People seek meaning.
On the Maslow Hierarchy of Needs, once the basic survival needs are taken care of, people look for ways to fill emotional and psychological needs. There’s psychology research showing crises don’t just cause stress and suffering; they can also motivate people to help others and find new purpose. Philanthropy has traditionally brought meaning to peoples’ lives. This is something you can give.
People are wired for community.
Darwin posited ‘survival of the most empathic,’ noting the communities that took care of each other were those that survived. We are wired to band together. When people are separated, they become depressed. Connection and empathy are a cure. This is something you can give.
People feel helpless.
They want to do something that gives them a sense of control. This is something you can give.
People are missing their community.
The essence of being human is connecting.

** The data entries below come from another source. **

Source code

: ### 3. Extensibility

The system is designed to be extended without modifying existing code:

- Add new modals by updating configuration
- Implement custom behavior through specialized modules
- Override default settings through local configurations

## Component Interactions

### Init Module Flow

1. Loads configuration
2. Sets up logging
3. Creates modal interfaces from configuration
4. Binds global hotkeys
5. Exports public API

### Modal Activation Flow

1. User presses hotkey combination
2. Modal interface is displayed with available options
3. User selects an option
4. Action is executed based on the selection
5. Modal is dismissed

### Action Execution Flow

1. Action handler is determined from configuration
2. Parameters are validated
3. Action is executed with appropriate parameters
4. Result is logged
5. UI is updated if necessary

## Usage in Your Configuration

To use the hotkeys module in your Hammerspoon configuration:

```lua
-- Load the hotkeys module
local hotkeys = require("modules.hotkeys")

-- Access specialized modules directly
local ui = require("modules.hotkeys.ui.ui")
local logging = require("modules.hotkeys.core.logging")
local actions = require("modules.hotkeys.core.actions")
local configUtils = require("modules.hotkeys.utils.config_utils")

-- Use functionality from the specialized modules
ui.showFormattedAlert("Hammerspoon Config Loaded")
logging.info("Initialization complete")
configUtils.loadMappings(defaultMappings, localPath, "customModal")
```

Even though this can’t be done the way it was done a few months ago, it must be done if we’re to survive physically, mentally and emotionally – until folks feel safe to come out on the other side. This is something you can give.
Lead with What Fundraising Means to You and Yours
Fundraising today, as always, is not an end it itself; it draws meaning from ends served.
Whatever you are doing right now – healing, nurturing, caring, preventing, advancing, helping, motivating, guiding, teaching, uplifting – lead with that. And include the values underlying your mission that inspire and drive your work.
Donors give when you remind them how much they care about what you’re accomplishing.
While the need for your nonprofit’s work may seem obvious to you, an insider, it’s likely not so obvious to external constituencies. And that may be especially true today if what you’re able to do has shifted. So you have to tell supporters why you matter today. And not just matter a little, but matter a LOT.
Donors give to specific impacts.
Outcomes that align with donor values. Social change that makes donors feel they’ve made an impression on the world.
Donors give to feel good.
The new science of altruism, building on the physiological underpinnings of compassion, reveals that what’s good for charity, and society, is also good for donors. Everything you do with your supporters – meeting with them, networking with them, engaging in social media with them, thanking them – results in bonding and social connections that can offer them healthier, more meaningful lives.
Never Stop Asking How You Can Be Useful
I learned recently of an online event, Civic Saturday, co-founded by Eric Liu and Jena Cane. An effort to create a civic analogue to a faith gathering, it previously took place in-person around the country. Now it’s been re-invented via Zoom. Liu delivers the equivalent of a civic sermon. People read poetry and sing. They break into smaller groups for conversations. During one of Liu’s civic sermons, he raised the question, “How can I be useful?”
“If you aren’t asking yourself that question every day, I submit to you that you don’t yet fully believe that we’re all in this together.”
— Eric Lieu, Co-Founder, Civic Saturday
Fundraising mid-pandemic is getting in touch with purpose. It can’t be about hunkering down or simply making it through. The time for hanging out in the dugout and making a plan was yesterday. At this point, you need to step up to the plate and endeavor to get a hit. If you’re to live up to your privilege and responsibility, you need to understand you’re a major league player. At this point, this is not a pick-up game! Give yourself a pep talk, and:
- Get in touch with your personal passions.
- Get in touch with your organization’s core, enduring vision, mission and values.
- Re-imagine your purpose during this time without recent precedent.
- Deliver meaning and purpose to your donors.
These are challenging times. If we lead by asking not what others can do for us, but what we can do for others, we’re most likely to meet the challenge with honor – stepping up to our responsibility as philanthropy facilitators in true service to humanity.
What are you doing to become the light at the end of the tunnel? Please share.